Error Message

Source: Enterprise Vault
Event ID: 41352
Level: Error
Description: The processing of the Upgrade Sub task has stopped following errors.
Upgrade Sub task ID: 198EF54528279C940AEE5DD8706C43AA01110000evserver1_2649
Reason: Undefined
Error Type: NonCritical
Description: Retrieving the COM class factory for remote component with CLSID {3A92686F-E5E8-4505-ABB5-49E5F725617A} from machine evserver1.ad2k8.labo.ex failed due to the following error: 80070005.
V-437-41352

Log Name: System
Source: Microsoft-Windows-DistributedCOM
Event ID: 10016
Level: Error
User: ANONYMOUS LOGON
Description:
The application-specific permission settings do not grant Remote Activation permission for the COM Server application with CLSID
{3A92686F-E5E8-4505-ABB5-49E5F725617A} and APPID {9FB267AD-C6CE-4084-A18F-5100B54964B3}
 to the user NT AUTHORITY\ANONYMOUS LOGON SID (SID-User) from address 10.10.10.10. This security permission can be modified using the Component Services administrative tool.
Event Xml:

 
   
    10016
    0

Dtrace Information:
To validate if this is the issue a Dtrace is needed, please perform the following steps on the EV server while re-creating the issue.

• For more information about Enterprise Vault’s Dtrace Utility please see 100038975.  
• Dtrace the process EVIndexVolumesProcessor for no less than 5 minutes while re-creating the issue.
• Open the log file created and search for either of the following the strings:

(EVIndexVolumesProcessor) EV-L {EVREBUILDSUBTASK.EN_US} Setting subtask [1AED2AAA63DA046DF84A1B5A9E12FF0CC1013b00evserver1] state to [FAILED].
(EVIndexVolumesProcessor) EV-H {EVREBUILDSUBTASK.EN_US} Sub task has stopped with status [FAILED]. FailedCode=[DV_DS_E_FLD_IDXSUBTASK_FAILED]. Reason=[Retrieving the COM class factory for remote component with CLSID {3A92686F-E5E8-4505-ABB5-49E5F725617A} from machine evserver1.ad2k8.labo.ex failed due to the following error: 80070005.].
(EVIndexVolumesProcessor) EV-L {EVTASKHELPER.EN_US} Updating subtask 1AED2AAA63DA046DF84A1B5A9E12FF0CC1013b00evserver1 state = EV_TASK_STATE_FAILED

Missing required permissions on StorageCrawler COM+ application for Anonymous account.

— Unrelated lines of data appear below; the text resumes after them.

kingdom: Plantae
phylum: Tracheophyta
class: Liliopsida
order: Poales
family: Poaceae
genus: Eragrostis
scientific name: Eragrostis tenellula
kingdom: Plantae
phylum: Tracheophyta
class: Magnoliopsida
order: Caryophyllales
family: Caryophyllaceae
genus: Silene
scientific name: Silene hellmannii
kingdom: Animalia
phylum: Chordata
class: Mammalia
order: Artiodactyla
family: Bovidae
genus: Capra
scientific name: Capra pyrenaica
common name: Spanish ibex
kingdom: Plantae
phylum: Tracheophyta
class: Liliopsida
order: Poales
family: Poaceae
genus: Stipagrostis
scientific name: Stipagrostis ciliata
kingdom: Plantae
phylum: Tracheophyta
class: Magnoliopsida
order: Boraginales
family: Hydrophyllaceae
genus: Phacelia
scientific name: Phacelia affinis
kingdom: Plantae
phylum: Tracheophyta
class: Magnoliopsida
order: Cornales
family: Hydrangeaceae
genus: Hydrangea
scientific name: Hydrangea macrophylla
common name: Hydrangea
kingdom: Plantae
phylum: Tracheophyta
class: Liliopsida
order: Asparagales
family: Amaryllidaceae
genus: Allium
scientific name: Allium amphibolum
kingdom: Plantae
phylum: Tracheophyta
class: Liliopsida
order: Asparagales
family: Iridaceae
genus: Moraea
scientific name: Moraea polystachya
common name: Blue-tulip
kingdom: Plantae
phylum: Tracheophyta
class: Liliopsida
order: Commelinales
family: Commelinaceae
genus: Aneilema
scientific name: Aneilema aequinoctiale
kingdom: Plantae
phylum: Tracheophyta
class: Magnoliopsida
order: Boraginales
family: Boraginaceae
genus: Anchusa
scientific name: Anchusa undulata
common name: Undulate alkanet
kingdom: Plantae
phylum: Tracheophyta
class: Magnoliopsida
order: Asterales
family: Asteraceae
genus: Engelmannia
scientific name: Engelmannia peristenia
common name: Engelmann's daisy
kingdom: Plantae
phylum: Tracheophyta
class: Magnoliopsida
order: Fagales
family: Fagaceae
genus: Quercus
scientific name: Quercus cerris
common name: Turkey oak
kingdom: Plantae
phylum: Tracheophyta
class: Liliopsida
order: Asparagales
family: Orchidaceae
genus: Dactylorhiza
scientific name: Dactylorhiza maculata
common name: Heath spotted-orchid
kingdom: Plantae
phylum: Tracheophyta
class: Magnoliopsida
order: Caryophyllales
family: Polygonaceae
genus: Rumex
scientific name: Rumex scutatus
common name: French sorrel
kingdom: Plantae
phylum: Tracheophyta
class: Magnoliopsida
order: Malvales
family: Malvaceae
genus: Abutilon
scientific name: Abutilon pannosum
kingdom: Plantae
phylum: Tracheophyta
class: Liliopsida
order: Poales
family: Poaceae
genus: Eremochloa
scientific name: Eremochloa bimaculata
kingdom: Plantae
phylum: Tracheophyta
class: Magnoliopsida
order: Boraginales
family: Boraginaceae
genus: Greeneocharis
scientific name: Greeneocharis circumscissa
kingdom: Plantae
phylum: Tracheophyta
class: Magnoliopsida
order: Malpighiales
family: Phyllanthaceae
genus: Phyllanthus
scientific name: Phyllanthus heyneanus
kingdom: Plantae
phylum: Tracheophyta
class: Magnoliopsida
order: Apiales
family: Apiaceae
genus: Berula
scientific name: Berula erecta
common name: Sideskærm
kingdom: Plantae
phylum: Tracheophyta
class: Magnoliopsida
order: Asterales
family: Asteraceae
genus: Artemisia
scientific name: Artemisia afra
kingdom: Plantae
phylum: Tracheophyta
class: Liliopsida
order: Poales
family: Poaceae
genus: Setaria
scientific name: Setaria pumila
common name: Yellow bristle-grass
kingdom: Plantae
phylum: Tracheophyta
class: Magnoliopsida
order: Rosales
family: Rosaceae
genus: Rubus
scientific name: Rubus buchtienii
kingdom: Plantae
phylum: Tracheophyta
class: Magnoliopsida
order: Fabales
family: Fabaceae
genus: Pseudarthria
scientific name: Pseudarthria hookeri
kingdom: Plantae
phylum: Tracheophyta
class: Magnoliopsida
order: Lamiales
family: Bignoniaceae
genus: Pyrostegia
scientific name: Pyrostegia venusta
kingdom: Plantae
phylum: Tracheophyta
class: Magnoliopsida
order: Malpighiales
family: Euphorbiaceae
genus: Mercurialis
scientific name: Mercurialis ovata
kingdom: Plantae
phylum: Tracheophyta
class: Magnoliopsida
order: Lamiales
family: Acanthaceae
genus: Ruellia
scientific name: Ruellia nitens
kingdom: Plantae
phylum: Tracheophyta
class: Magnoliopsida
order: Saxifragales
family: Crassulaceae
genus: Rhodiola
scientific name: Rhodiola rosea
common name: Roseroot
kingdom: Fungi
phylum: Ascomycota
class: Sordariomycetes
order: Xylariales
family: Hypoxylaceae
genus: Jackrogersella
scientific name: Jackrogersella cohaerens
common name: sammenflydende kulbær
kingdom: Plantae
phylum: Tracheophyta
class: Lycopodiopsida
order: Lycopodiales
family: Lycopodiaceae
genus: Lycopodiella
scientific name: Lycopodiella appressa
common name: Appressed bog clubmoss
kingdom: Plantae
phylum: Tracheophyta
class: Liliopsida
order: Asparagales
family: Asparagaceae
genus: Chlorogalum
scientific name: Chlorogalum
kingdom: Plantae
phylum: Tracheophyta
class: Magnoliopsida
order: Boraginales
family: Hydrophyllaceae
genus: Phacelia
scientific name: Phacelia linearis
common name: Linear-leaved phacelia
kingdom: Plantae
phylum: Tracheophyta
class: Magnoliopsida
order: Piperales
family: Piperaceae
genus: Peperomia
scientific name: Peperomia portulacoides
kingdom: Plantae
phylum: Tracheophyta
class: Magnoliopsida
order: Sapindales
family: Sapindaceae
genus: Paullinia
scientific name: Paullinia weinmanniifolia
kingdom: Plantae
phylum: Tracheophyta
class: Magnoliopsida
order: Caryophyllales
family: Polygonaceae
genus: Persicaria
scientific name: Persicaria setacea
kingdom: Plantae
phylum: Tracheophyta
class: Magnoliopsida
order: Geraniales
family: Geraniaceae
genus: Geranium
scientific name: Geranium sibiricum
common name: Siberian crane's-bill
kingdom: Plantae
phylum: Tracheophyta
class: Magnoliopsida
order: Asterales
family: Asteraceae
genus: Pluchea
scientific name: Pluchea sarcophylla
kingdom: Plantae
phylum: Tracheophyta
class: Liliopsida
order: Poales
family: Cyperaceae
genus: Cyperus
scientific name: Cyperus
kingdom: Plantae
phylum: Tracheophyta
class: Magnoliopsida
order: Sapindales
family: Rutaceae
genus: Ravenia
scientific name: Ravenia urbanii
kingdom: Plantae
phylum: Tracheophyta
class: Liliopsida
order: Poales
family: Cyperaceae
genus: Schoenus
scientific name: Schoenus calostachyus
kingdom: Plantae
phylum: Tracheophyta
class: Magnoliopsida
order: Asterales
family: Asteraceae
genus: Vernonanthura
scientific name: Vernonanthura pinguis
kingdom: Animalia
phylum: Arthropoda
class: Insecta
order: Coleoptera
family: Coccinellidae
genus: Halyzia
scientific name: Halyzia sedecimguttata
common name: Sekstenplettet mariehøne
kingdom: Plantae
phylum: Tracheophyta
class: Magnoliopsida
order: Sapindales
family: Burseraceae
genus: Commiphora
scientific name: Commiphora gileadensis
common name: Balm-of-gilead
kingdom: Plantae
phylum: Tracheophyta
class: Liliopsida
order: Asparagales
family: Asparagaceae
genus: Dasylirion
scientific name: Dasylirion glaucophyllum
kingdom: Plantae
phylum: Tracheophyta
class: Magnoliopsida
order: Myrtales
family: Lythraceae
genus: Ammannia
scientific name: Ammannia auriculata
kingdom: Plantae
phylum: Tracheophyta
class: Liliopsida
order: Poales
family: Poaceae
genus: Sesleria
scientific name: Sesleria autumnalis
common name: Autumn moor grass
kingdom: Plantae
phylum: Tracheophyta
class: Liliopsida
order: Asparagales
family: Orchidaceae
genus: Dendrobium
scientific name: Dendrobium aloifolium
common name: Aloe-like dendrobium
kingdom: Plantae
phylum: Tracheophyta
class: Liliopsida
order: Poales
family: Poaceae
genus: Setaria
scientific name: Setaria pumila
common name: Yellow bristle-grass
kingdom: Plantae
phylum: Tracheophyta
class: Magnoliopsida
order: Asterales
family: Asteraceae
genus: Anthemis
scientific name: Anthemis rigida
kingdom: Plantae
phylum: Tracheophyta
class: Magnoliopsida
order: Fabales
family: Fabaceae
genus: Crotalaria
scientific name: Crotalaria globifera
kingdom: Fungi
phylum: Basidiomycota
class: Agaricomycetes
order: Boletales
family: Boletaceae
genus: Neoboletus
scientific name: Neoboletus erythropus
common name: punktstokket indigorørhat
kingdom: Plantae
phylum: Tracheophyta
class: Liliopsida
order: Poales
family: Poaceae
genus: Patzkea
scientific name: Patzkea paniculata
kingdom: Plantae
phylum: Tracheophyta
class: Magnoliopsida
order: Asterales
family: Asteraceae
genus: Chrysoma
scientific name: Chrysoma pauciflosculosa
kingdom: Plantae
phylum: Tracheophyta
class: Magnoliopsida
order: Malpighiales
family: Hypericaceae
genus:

Note: The CLSID may be different in each circumstance. The CLSID mentioned in the event will match the DCOM component GUID.
To find Application based on the CLSID that relates to the GUID mentioned, follow these steps:

1) Open the Registry
2) Copy the complete GUID, including the {}
For example, {3A92686F-E5E8-4505-ABB5-49E5F725617A}.
3) Click in the Registry toolbar and choose Edit -> Find...
4) Paste the GUID into the "Find what" textbox and select "Match whole string only"
5) Click on "Find Next"

Once the application name which the GUID refers to has been found perform the following steps with regards to DCOM configuration:

1) Click Start >> Run  and type dcomcnfg (followed by return)
2) Expand "Component Services" >> Computers >> My Computer >> DCOM Config
3) Find the Application name in the list of components
4) Right-click on the application and choose Properties
5) Click on Security and Edit "Launch and Activation Permissions"
6) Add the Everyone and Anonymous Logon users and allow all Local and Remote Launch and Activation options
7) Click on Edit "Access Permissions" and add the Everyone group and allow both Local and Remote Access

After setting the DCOM permissions, follow these steps for the Local Security Policy:

1) Open the Local Security policy (Start -> Run -> secpol.msc
2) Open "Local Policies" -> "Security Options"
3) Select the "Machine Launch Restrictions in Security Descriptor Definition Language (SDDL) syntax", right click and choose Properties
4) Click "Edit Security"
5) Add the Anonymous Logon user and allow all Local and Remote Launch and Activation options.